**Required tasks:**
(a) In the Thai Orchid review below, condense the paragraph that begins "I sampled a number of standards" into a short bulleted list that keeps its main facts.
(b) Reproduce the Thai Orchid review below word for word, between "Michael A. Foley/Rycus" and "order the Chinese.", inclusive.
##### Page text #####
Thai Orchid
A new review of an old favorite.
The Tiger Tear at Thai Orchid.
Michael A. Foley/Rycus Assoc.
Although Thai Orchid has opened a second location in Powell, this “Fresh look” focuses on the original establishment on Sawmill Road.
If only the Chinese dishes on the menu were ordered, one might decide that this was a middling-good Chinese restaurant. That counts as praise, by the way, given the number of Asian-fusion restaurants, where the best advice is: Don’t order the Chinese.
I sampled a number of standards and was never disappointed. The wonton soup was based on a well-flavored broth. Barbecued ribs were too soft, but with nice flavor. Fried dumplings were a little gooey, but highly edible. The tender vegetable egg foo young was crisp (until the sauce worked for a while) and filled with good veggies nicely cooked. The sweet and sour pork was tasty. Perhaps if I had explored the more adventurous corners of the Chinese menu, more exciting fare would have appeared.
##### Data extracts #####
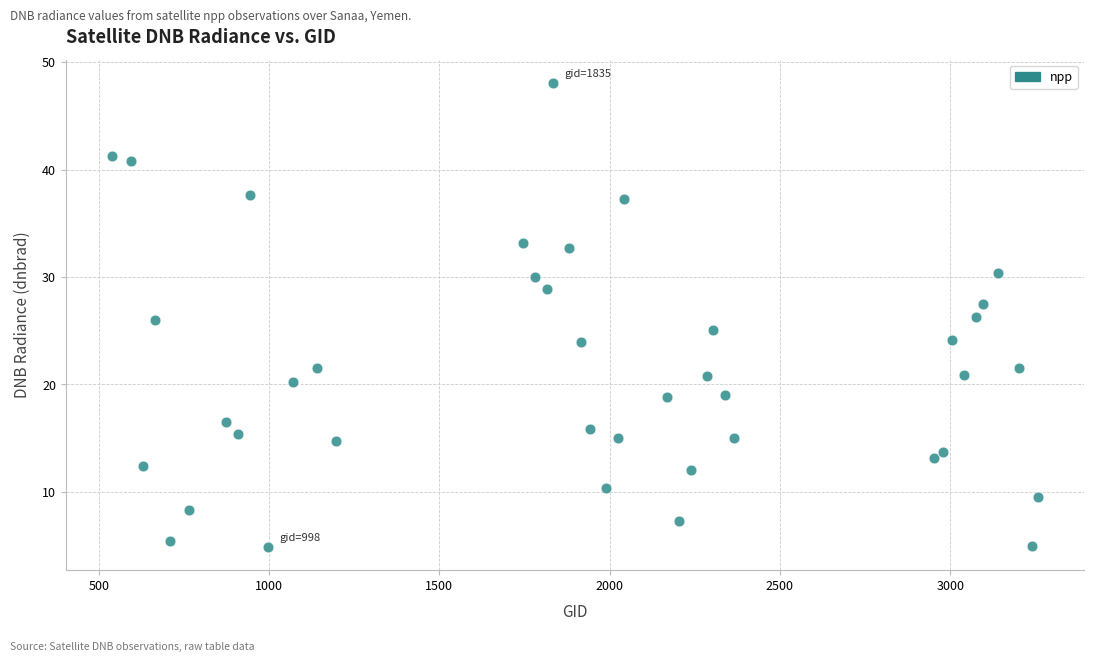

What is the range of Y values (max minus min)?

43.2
#####
##### Data extracts #####
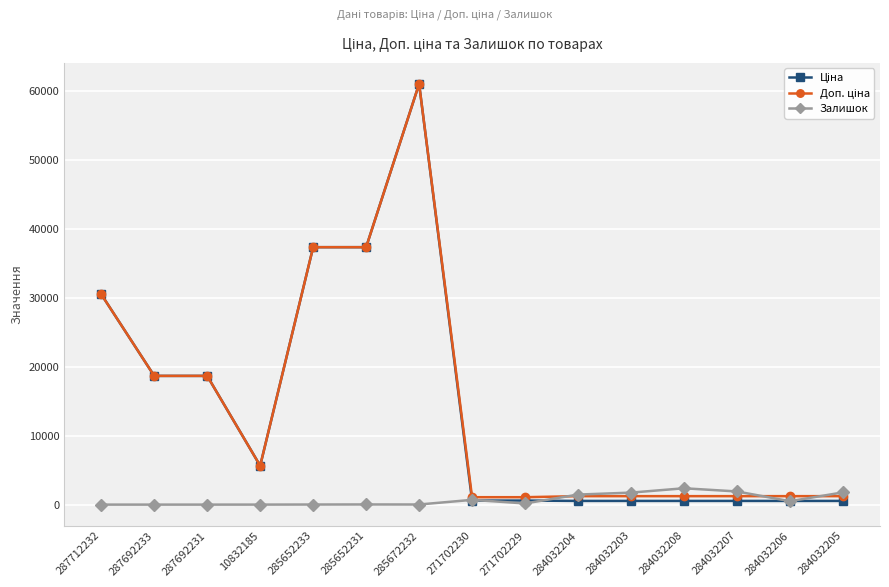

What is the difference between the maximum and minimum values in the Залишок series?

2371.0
#####
**Numbered responses:**
(a)
- Several standard dishes were sampled, and none disappointed.
- Wonton soup: made with a well-flavored broth.
- Barbecued ribs: too soft but with nice flavor.
- Fried dumplings: a little gooey but highly edible.
- Vegetable egg foo young: tender and crisp until the sauce softened it, full of good, nicely cooked vegetables.
- Sweet and sour pork: tasty.
- Trying the more adventurous Chinese dishes might have turned up more exciting food.

(b)
Michael A. Foley/Rycus Assoc.
Although Thai Orchid has opened a second location in Powell, this “Fresh look” focuses on the original establishment on Sawmill Road.
If only the Chinese dishes on the menu were ordered, one might decide that this was a middling-good Chinese restaurant. That counts as praise, by the way, given the number of Asian-fusion restaurants, where the best advice is: Don’t order the Chinese.